─── RAW DATA ───

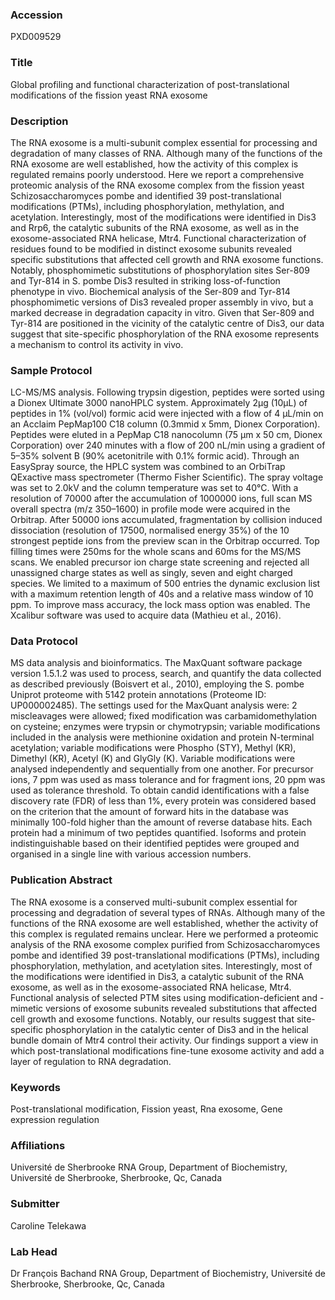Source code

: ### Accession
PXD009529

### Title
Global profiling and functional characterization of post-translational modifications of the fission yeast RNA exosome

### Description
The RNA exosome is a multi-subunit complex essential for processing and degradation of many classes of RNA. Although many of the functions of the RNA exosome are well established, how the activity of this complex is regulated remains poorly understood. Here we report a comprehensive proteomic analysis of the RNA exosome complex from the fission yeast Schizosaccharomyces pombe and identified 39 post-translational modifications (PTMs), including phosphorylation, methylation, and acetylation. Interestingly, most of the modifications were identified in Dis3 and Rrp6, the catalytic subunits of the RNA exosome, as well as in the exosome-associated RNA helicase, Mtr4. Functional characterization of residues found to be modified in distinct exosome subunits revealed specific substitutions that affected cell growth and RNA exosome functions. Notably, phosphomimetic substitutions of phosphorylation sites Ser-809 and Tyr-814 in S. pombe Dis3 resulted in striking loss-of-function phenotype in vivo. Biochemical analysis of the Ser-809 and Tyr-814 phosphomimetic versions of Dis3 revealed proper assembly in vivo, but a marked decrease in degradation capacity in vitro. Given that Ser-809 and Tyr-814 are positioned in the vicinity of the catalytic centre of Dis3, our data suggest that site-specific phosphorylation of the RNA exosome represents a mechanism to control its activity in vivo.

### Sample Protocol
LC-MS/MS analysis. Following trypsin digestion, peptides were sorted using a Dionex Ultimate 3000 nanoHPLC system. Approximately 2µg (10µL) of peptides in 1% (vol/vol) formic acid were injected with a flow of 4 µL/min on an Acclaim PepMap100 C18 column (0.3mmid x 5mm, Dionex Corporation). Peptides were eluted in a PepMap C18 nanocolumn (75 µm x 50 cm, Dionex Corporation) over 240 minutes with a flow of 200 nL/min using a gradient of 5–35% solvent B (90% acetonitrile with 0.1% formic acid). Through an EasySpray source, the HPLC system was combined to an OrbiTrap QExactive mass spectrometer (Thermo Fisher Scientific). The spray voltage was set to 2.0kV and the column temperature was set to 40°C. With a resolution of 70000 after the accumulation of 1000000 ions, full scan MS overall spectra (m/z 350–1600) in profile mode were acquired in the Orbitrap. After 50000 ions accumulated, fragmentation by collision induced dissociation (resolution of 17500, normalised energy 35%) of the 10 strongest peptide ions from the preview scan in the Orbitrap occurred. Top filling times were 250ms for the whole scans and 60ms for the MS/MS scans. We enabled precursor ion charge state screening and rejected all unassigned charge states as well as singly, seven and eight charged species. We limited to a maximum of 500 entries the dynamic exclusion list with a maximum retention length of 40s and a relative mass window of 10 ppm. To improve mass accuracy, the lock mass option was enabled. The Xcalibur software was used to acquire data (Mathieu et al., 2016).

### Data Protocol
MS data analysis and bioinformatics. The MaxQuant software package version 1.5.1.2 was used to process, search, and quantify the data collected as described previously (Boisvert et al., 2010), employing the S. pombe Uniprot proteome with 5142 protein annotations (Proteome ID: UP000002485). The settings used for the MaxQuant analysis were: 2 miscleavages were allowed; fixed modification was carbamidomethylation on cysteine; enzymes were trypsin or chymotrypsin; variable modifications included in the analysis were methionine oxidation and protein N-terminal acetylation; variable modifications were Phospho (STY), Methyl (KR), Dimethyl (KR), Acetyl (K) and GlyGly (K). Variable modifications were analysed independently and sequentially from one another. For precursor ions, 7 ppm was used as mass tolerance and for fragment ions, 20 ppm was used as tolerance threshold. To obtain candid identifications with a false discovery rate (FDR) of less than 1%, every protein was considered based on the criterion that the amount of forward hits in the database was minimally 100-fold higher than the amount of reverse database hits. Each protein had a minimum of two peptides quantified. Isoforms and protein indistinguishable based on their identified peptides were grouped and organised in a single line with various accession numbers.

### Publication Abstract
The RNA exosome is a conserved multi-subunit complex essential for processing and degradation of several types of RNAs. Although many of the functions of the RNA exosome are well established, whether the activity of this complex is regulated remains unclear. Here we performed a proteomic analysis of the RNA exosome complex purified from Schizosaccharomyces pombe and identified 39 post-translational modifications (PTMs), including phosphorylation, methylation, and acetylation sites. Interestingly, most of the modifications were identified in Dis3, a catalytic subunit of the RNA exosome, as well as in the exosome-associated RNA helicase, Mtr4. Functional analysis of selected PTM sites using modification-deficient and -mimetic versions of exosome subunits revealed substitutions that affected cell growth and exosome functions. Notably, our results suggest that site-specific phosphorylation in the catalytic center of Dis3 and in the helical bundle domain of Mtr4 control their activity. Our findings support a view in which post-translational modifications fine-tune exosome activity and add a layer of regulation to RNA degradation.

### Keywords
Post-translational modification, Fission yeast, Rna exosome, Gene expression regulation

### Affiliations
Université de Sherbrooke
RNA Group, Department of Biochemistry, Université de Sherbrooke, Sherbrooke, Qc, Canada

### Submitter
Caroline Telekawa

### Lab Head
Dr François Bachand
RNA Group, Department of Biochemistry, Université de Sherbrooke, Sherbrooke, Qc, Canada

───

Once more, give the listing above exactly, leaving each picture out.

SOLUTION TO THIS TASK →
Source code

: ### Accession
PXD009529

### Title
Global profiling and functional characterization of post-translational modifications of the fission yeast RNA exosome

### Description
The RNA exosome is a multi-subunit complex essential for processing and degradation of many classes of RNA. Although many of the functions of the RNA exosome are well established, how the activity of this complex is regulated remains poorly understood. Here we report a comprehensive proteomic analysis of the RNA exosome complex from the fission yeast Schizosaccharomyces pombe and identified 39 post-translational modifications (PTMs), including phosphorylation, methylation, and acetylation. Interestingly, most of the modifications were identified in Dis3 and Rrp6, the catalytic subunits of the RNA exosome, as well as in the exosome-associated RNA helicase, Mtr4. Functional characterization of residues found to be modified in distinct exosome subunits revealed specific substitutions that affected cell growth and RNA exosome functions. Notably, phosphomimetic substitutions of phosphorylation sites Ser-809 and Tyr-814 in S. pombe Dis3 resulted in striking loss-of-function phenotype in vivo. Biochemical analysis of the Ser-809 and Tyr-814 phosphomimetic versions of Dis3 revealed proper assembly in vivo, but a marked decrease in degradation capacity in vitro. Given that Ser-809 and Tyr-814 are positioned in the vicinity of the catalytic centre of Dis3, our data suggest that site-specific phosphorylation of the RNA exosome represents a mechanism to control its activity in vivo.

### Sample Protocol
LC-MS/MS analysis. Following trypsin digestion, peptides were sorted using a Dionex Ultimate 3000 nanoHPLC system. Approximately 2µg (10µL) of peptides in 1% (vol/vol) formic acid were injected with a flow of 4 µL/min on an Acclaim PepMap100 C18 column (0.3mmid x 5mm, Dionex Corporation). Peptides were eluted in a PepMap C18 nanocolumn (75 µm x 50 cm, Dionex Corporation) over 240 minutes with a flow of 200 nL/min using a gradient of 5–35% solvent B (90% acetonitrile with 0.1% formic acid). Through an EasySpray source, the HPLC system was combined to an OrbiTrap QExactive mass spectrometer (Thermo Fisher Scientific). The spray voltage was set to 2.0kV and the column temperature was set to 40°C. With a resolution of 70000 after the accumulation of 1000000 ions, full scan MS overall spectra (m/z 350–1600) in profile mode were acquired in the Orbitrap. After 50000 ions accumulated, fragmentation by collision induced dissociation (resolution of 17500, normalised energy 35%) of the 10 strongest peptide ions from the preview scan in the Orbitrap occurred. Top filling times were 250ms for the whole scans and 60ms for the MS/MS scans. We enabled precursor ion charge state screening and rejected all unassigned charge states as well as singly, seven and eight charged species. We limited to a maximum of 500 entries the dynamic exclusion list with a maximum retention length of 40s and a relative mass window of 10 ppm. To improve mass accuracy, the lock mass option was enabled. The Xcalibur software was used to acquire data (Mathieu et al., 2016).

### Data Protocol
MS data analysis and bioinformatics. The MaxQuant software package version 1.5.1.2 was used to process, search, and quantify the data collected as described previously (Boisvert et al., 2010), employing the S. pombe Uniprot proteome with 5142 protein annotations (Proteome ID: UP000002485). The settings used for the MaxQuant analysis were: 2 miscleavages were allowed; fixed modification was carbamidomethylation on cysteine; enzymes were trypsin or chymotrypsin; variable modifications included in the analysis were methionine oxidation and protein N-terminal acetylation; variable modifications were Phospho (STY), Methyl (KR), Dimethyl (KR), Acetyl (K) and GlyGly (K). Variable modifications were analysed independently and sequentially from one another. For precursor ions, 7 ppm was used as mass tolerance and for fragment ions, 20 ppm was used as tolerance threshold. To obtain candid identifications with a false discovery rate (FDR) of less than 1%, every protein was considered based on the criterion that the amount of forward hits in the database was minimally 100-fold higher than the amount of reverse database hits. Each protein had a minimum of two peptides quantified. Isoforms and protein indistinguishable based on their identified peptides were grouped and organised in a single line with various accession numbers.

### Publication Abstract
The RNA exosome is a conserved multi-subunit complex essential for processing and degradation of several types of RNAs. Although many of the functions of the RNA exosome are well established, whether the activity of this complex is regulated remains unclear. Here we performed a proteomic analysis of the RNA exosome complex purified from Schizosaccharomyces pombe and identified 39 post-translational modifications (PTMs), including phosphorylation, methylation, and acetylation sites. Interestingly, most of the modifications were identified in Dis3, a catalytic subunit of the RNA exosome, as well as in the exosome-associated RNA helicase, Mtr4. Functional analysis of selected PTM sites using modification-deficient and -mimetic versions of exosome subunits revealed substitutions that affected cell growth and exosome functions. Notably, our results suggest that site-specific phosphorylation in the catalytic center of Dis3 and in the helical bundle domain of Mtr4 control their activity. Our findings support a view in which post-translational modifications fine-tune exosome activity and add a layer of regulation to RNA degradation.

### Keywords
Post-translational modification, Fission yeast, Rna exosome, Gene expression regulation

### Affiliations
Université de Sherbrooke
RNA Group, Department of Biochemistry, Université de Sherbrooke, Sherbrooke, Qc, Canada

### Submitter
Caroline Telekawa

### Lab Head
Dr François Bachand
RNA Group, Department of Biochemistry, Université de Sherbrooke, Sherbrooke, Qc, Canada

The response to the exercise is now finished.